[Collected data]

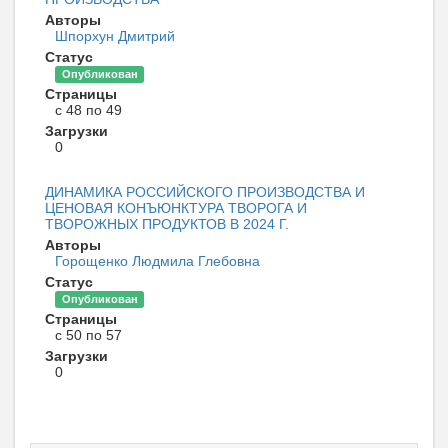
Авторы
Шпорхун Дмитрий
Статус
Опубликован
Страницы
с 48 по 49
Загрузки
0
ДИНАМИКА РОССИЙСКОГО ПРОИЗВОДСТВА И
ЦЕНОВАЯ КОНЪЮНКТУРА ТВОРОГА И
ТВОРОЖНЫХ ПРОДУКТОВ В 2024 Г.
Авторы
Горощенко Людмила Глебовна
Статус
Опубликован
Страницы
с 50 по 57
Загрузки
0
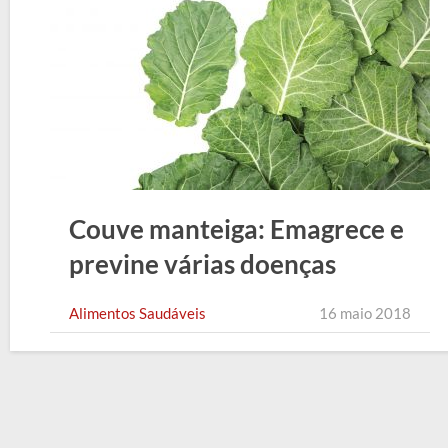
Couve manteiga: Emagrece e
previne várias doenças
Alimentos Saudáveis
16 maio 2018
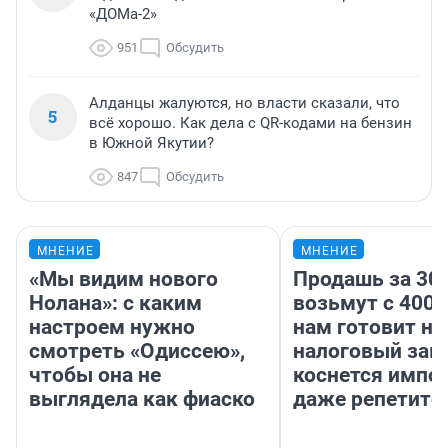
«ДОМа-2»
951
Обсудить
Алданцы жалуются, но власти сказали, что
5
всё хорошо. Как дела с QR-кодами на бензин
в Южной Якутии?
847
Обсудить
МНЕНИЕ
МНЕНИЕ
«Мы видим нового
Продашь за 300
Нолана»: с каким
возьмут с 4000
настроем нужно
нам готовит н
смотреть «Одиссею»,
налоговый зако
чтобы она не
коснется импор
выглядела как фиаско
даже репетито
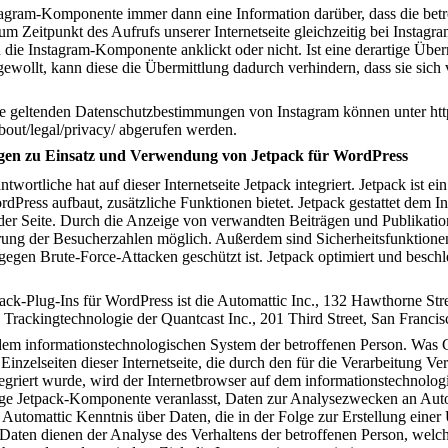
stagram-Komponente immer dann eine Information darüber, dass die betro
m Zeitpunkt des Aufrufs unserer Internetseite gleichzeitig bei Instagra
on die Instagram-Komponente anklickt oder nicht. Ist eine derartige Übe
gewollt, kann diese die Übermittlung dadurch verhindern, dass sie sich 
ie geltenden Datenschutzbestimmungen von Instagram können unter ht
out/legal/privacy/ abgerufen werden.
gen zu Einsatz und Verwendung von Jetpack für WordPress
ntwortliche hat auf dieser Internetseite Jetpack integriert. Jetpack ist
ordPress aufbaut, zusätzliche Funktionen bietet. Jetpack gestattet dem I
der Seite. Durch die Anzeige von verwandten Beiträgen und Publikatione
igerung der Besucherzahlen möglich. Außerdem sind Sicherheitsfunktionen 
 gegen Brute-Force-Attacken geschützt ist. Jetpack optimiert und beschle
tpack-Plug-Ins für WordPress ist die Automattic Inc., 132 Hawthorne S
ie Trackingtechnologie der Quantcast Inc., 201 Third Street, San Franc
 dem informationstechnologischen System der betroffenen Person. Was Co
Einzelseiten dieser Internetseite, die durch den für die Verarbeitung V
griert wurde, wird der Internetbrowser auf dem informationstechnolog
lige Jetpack-Komponente veranlasst, Daten zur Analysezwecken an Auto
 Automattic Kenntnis über Daten, die in der Folge zur Erstellung einer
ten dienen der Analyse des Verhaltens der betroffenen Person, welche a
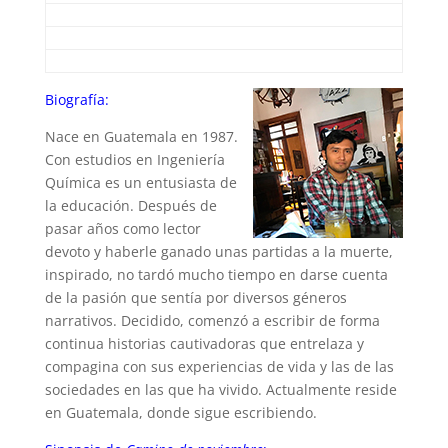
Biografía:
Nace en Guatemala en 1987.
Con estudios en Ingeniería
Química es un entusiasta de
la educación. Después de
pasar años como lector
devoto y haberle ganado unas partidas a la muerte,
inspirado, no tardó mucho tiempo en darse cuenta
de la pasión que sentía por diversos géneros
narrativos. Decidido, comenzó a escribir de forma
continua historias cautivadoras que entrelaza y
compagina con sus experiencias de vida y las de las
sociedades en las que ha vivido. Actualmente reside
en Guatemala, donde sigue escribiendo.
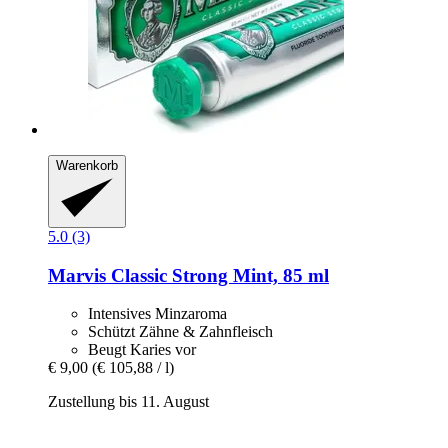
Warenkorb
5.0 (3)
Marvis
Classic Strong Mint, 85 ml
Intensives Minzaroma
Schützt Zähne & Zahnfleisch
Beugt Karies vor
€ 9,00
(€ 105,88 / l)
Zustellung bis 11. August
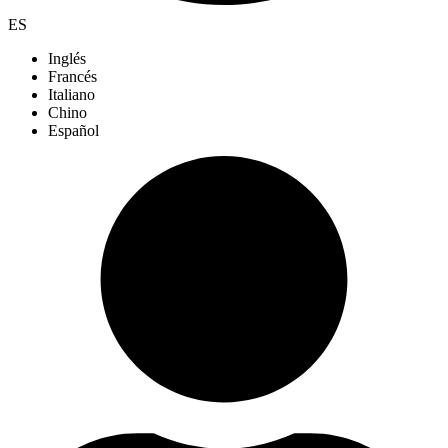
ES
Inglés
Francés
Italiano
Chino
Español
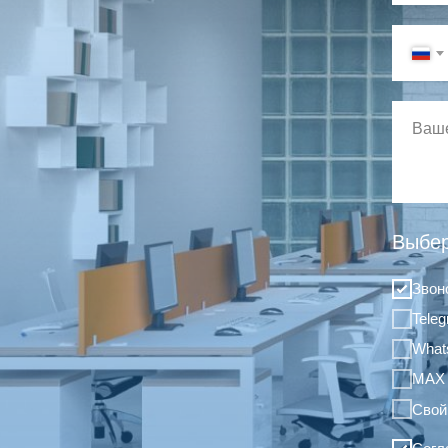
Выбер
Звон
Tele
What
MAX
Свой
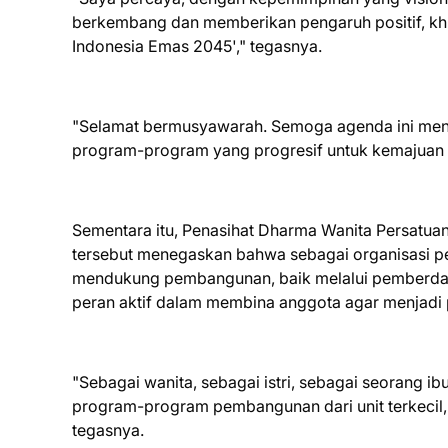
berkembang dan memberikan pengaruh positif, k
Indonesia Emas 2045'," tegasnya.
"Selamat bermusyawarah. Semoga agenda ini meng
program-program yang progresif untuk kemajuan
Sementara itu, Penasihat Dharma Wanita Persatu
tersebut menegaskan bahwa sebagai organisasi p
mendukung pembangunan, baik melalui pemberdaya
peran aktif dalam membina anggota agar menjadi p
"Sebagai wanita, sebagai istri, sebagai seorang i
program-program pembangunan dari unit terkecil, k
tegasnya.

_WHAT YOU HAVE TO DO_
Every line of the data above should be quoted exactly. Omit the pictures.

_ANSWER SECTION_
Авторы
Шпорхун Дмитрий
Статус
Опубликован
Страницы
с 48 по 49
Загрузки
0
ДИНАМИКА РОССИЙСКОГО ПРОИЗВОДСТВА И
ЦЕНОВАЯ КОНЪЮНКТУРА ТВОРОГА И
ТВОРОЖНЫХ ПРОДУКТОВ В 2024 Г.
Авторы
Горощенко Людмила Глебовна
Статус
Опубликован
Страницы
с 50 по 57
Загрузки
0
Couve manteiga: Emagrece e
previne várias doenças
Alimentos Saudáveis
16 maio 2018
«ДОМа-2»
951
Обсудить
Алданцы жалуются, но власти сказали, что
5
всё хорошо. Как дела с QR-кодами на бензин
в Южной Якутии?
847
Обсудить
МНЕНИЕ
МНЕНИЕ
«Мы видим нового
Продашь за 300
Нолана»: с каким
возьмут с 4000
настроем нужно
нам готовит н
смотреть «Одиссею»,
налоговый зако
чтобы она не
коснется импор
выглядела как фиаско
даже репетито
stagram-Komponente immer dann eine Information darüber, dass die betro
m Zeitpunkt des Aufrufs unserer Internetseite gleichzeitig bei Instagra
on die Instagram-Komponente anklickt oder nicht. Ist eine derartige Übe
gewollt, kann diese die Übermittlung dadurch verhindern, dass sie sich 
ie geltenden Datenschutzbestimmungen von Instagram können unter ht
out/legal/privacy/ abgerufen werden.
gen zu Einsatz und Verwendung von Jetpack für WordPress
ntwortliche hat auf dieser Internetseite Jetpack integriert. Jetpack ist
ordPress aufbaut, zusätzliche Funktionen bietet. Jetpack gestattet dem I
der Seite. Durch die Anzeige von verwandten Beiträgen und Publikatione
igerung der Besucherzahlen möglich. Außerdem sind Sicherheitsfunktionen 
 gegen Brute-Force-Attacken geschützt ist. Jetpack optimiert und beschle
tpack-Plug-Ins für WordPress ist die Automattic Inc., 132 Hawthorne S
ie Trackingtechnologie der Quantcast Inc., 201 Third Street, San Franc
 dem informationstechnologischen System der betroffenen Person. Was Co
Einzelseiten dieser Internetseite, die durch den für die Verarbeitung V
griert wurde, wird der Internetbrowser auf dem informationstechnolog
lige Jetpack-Komponente veranlasst, Daten zur Analysezwecken an Auto
 Automattic Kenntnis über Daten, die in der Folge zur Erstellung einer
ten dienen der Analyse des Verhaltens der betroffenen Person, welche a
Biografía:
Nace en Guatemala en 1987.
Con estudios en Ingeniería
Química es un entusiasta de
la educación. Después de
pasar años como lector
devoto y haberle ganado unas partidas a la muerte,
inspirado, no tardó mucho tiempo en darse cuenta
de la pasión que sentía por diversos géneros
narrativos. Decidido, comenzó a escribir de forma
continua historias cautivadoras que entrelaza y
compagina con sus experiencias de vida y las de las
sociedades en las que ha vivido. Actualmente reside
en Guatemala, donde sigue escribiendo.
Warenkorb
5.0 (3)
Marvis
Classic Strong Mint, 85 ml
Intensives Minzaroma
Schützt Zähne & Zahnfleisch
Beugt Karies vor
€ 9,00
(€ 105,88 / l)
Zustellung bis 11. August
ES
Inglés
Francés
Italiano
Chino
Español
Выбер
Звон
Tele
What
MAX
Свой
berkembang dan memberikan pengaruh positif, k
Indonesia Emas 2045'," tegasnya.
"Selamat bermusyawarah. Semoga agenda ini meng
program-program yang progresif untuk kemajuan
Sementara itu, Penasihat Dharma Wanita Persatu
tersebut menegaskan bahwa sebagai organisasi p
mendukung pembangunan, baik melalui pemberdaya
peran aktif dalam membina anggota agar menjadi p
"Sebagai wanita, sebagai istri, sebagai seorang i
program-program pembangunan dari unit terkecil, k
tegasnya.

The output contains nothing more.